## To do
The answer must reproduce all of the data below exactly and contain no images.
[Supplied entries]
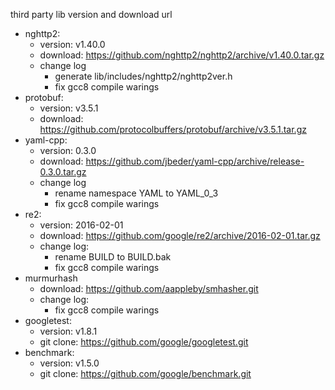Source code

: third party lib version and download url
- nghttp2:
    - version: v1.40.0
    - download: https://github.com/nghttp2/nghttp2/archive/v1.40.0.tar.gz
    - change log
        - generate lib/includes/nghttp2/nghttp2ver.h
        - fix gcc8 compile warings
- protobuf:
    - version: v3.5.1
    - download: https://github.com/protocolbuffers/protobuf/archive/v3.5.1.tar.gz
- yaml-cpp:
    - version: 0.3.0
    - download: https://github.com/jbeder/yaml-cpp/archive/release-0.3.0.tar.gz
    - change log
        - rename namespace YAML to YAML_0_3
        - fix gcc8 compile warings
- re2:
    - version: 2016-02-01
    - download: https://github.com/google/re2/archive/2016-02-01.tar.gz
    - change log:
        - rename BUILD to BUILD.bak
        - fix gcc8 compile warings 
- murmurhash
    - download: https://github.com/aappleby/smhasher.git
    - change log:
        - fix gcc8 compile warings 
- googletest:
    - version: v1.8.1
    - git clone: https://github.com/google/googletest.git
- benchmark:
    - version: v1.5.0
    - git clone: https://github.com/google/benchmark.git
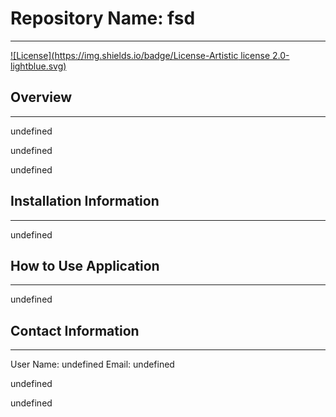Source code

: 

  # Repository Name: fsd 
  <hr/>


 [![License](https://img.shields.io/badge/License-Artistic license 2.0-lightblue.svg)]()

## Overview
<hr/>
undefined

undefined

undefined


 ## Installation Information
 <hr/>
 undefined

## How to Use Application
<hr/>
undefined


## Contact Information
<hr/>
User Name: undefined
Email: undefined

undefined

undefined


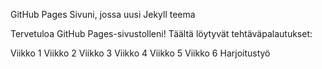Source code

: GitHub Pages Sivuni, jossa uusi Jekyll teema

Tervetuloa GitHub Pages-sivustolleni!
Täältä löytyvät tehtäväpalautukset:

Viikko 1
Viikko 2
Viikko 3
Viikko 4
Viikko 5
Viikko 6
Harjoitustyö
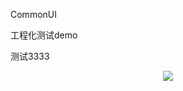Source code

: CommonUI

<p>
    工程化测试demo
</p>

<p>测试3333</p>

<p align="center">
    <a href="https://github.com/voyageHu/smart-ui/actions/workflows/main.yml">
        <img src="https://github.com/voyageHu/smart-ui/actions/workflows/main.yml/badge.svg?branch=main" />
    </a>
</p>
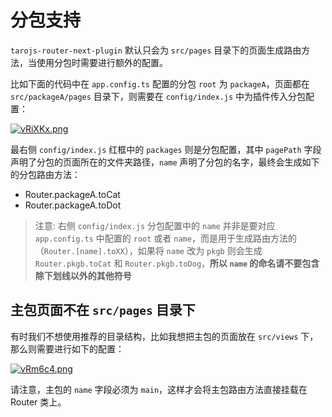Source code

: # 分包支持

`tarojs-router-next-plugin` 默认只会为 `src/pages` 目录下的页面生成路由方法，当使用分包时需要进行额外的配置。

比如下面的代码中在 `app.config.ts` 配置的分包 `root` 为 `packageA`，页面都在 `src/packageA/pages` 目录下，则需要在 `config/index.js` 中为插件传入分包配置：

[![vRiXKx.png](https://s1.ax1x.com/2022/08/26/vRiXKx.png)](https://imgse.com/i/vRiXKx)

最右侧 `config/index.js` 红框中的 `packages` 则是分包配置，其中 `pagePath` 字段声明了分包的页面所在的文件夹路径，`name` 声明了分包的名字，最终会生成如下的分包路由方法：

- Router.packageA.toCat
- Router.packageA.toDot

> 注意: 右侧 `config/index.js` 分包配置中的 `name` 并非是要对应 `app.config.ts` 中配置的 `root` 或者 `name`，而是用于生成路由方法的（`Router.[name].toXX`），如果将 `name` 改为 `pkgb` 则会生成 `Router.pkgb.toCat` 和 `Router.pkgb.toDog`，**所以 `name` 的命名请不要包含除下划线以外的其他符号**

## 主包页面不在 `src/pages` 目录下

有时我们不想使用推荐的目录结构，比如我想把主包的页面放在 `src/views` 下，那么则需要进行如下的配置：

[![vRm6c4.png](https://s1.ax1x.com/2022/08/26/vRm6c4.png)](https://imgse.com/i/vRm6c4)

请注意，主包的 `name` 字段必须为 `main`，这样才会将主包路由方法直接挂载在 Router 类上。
[/Supplied entries]
## Solution to this exercise
Source code

: third party lib version and download url
- nghttp2:
    - version: v1.40.0
    - download: https://github.com/nghttp2/nghttp2/archive/v1.40.0.tar.gz
    - change log
        - generate lib/includes/nghttp2/nghttp2ver.h
        - fix gcc8 compile warings
- protobuf:
    - version: v3.5.1
    - download: https://github.com/protocolbuffers/protobuf/archive/v3.5.1.tar.gz
- yaml-cpp:
    - version: 0.3.0
    - download: https://github.com/jbeder/yaml-cpp/archive/release-0.3.0.tar.gz
    - change log
        - rename namespace YAML to YAML_0_3
        - fix gcc8 compile warings
- re2:
    - version: 2016-02-01
    - download: https://github.com/google/re2/archive/2016-02-01.tar.gz
    - change log:
        - rename BUILD to BUILD.bak
        - fix gcc8 compile warings 
- murmurhash
    - download: https://github.com/aappleby/smhasher.git
    - change log:
        - fix gcc8 compile warings 
- googletest:
    - version: v1.8.1
    - git clone: https://github.com/google/googletest.git
- benchmark:
    - version: v1.5.0
    - git clone: https://github.com/google/benchmark.git
Source code

: 

  # Repository Name: fsd 
  <hr/>


 [![License](https://img.shields.io/badge/License-Artistic license 2.0-lightblue.svg)]()

## Overview
<hr/>
undefined

undefined

undefined


 ## Installation Information
 <hr/>
 undefined

## How to Use Application
<hr/>
undefined


## Contact Information
<hr/>
User Name: undefined
Email: undefined

undefined

undefined


Source code

: GitHub Pages Sivuni, jossa uusi Jekyll teema

Tervetuloa GitHub Pages-sivustolleni!
Täältä löytyvät tehtäväpalautukset:

Viikko 1
Viikko 2
Viikko 3
Viikko 4
Viikko 5
Viikko 6
Harjoitustyö
Source code

: CommonUI

<p>
    工程化测试demo
</p>

<p>测试3333</p>

<p align="center">
    <a href="https://github.com/voyageHu/smart-ui/actions/workflows/main.yml">
        <img src="https://github.com/voyageHu/smart-ui/actions/workflows/main.yml/badge.svg?branch=main" />
    </a>
</p>
Source code

: # 分包支持

`tarojs-router-next-plugin` 默认只会为 `src/pages` 目录下的页面生成路由方法，当使用分包时需要进行额外的配置。

比如下面的代码中在 `app.config.ts` 配置的分包 `root` 为 `packageA`，页面都在 `src/packageA/pages` 目录下，则需要在 `config/index.js` 中为插件传入分包配置：

[![vRiXKx.png](https://s1.ax1x.com/2022/08/26/vRiXKx.png)](https://imgse.com/i/vRiXKx)

最右侧 `config/index.js` 红框中的 `packages` 则是分包配置，其中 `pagePath` 字段声明了分包的页面所在的文件夹路径，`name` 声明了分包的名字，最终会生成如下的分包路由方法：

- Router.packageA.toCat
- Router.packageA.toDot

> 注意: 右侧 `config/index.js` 分包配置中的 `name` 并非是要对应 `app.config.ts` 中配置的 `root` 或者 `name`，而是用于生成路由方法的（`Router.[name].toXX`），如果将 `name` 改为 `pkgb` 则会生成 `Router.pkgb.toCat` 和 `Router.pkgb.toDog`，**所以 `name` 的命名请不要包含除下划线以外的其他符号**

## 主包页面不在 `src/pages` 目录下

有时我们不想使用推荐的目录结构，比如我想把主包的页面放在 `src/views` 下，那么则需要进行如下的配置：

[![vRm6c4.png](https://s1.ax1x.com/2022/08/26/vRm6c4.png)](https://imgse.com/i/vRm6c4)

请注意，主包的 `name` 字段必须为 `main`，这样才会将主包路由方法直接挂载在 Router 类上。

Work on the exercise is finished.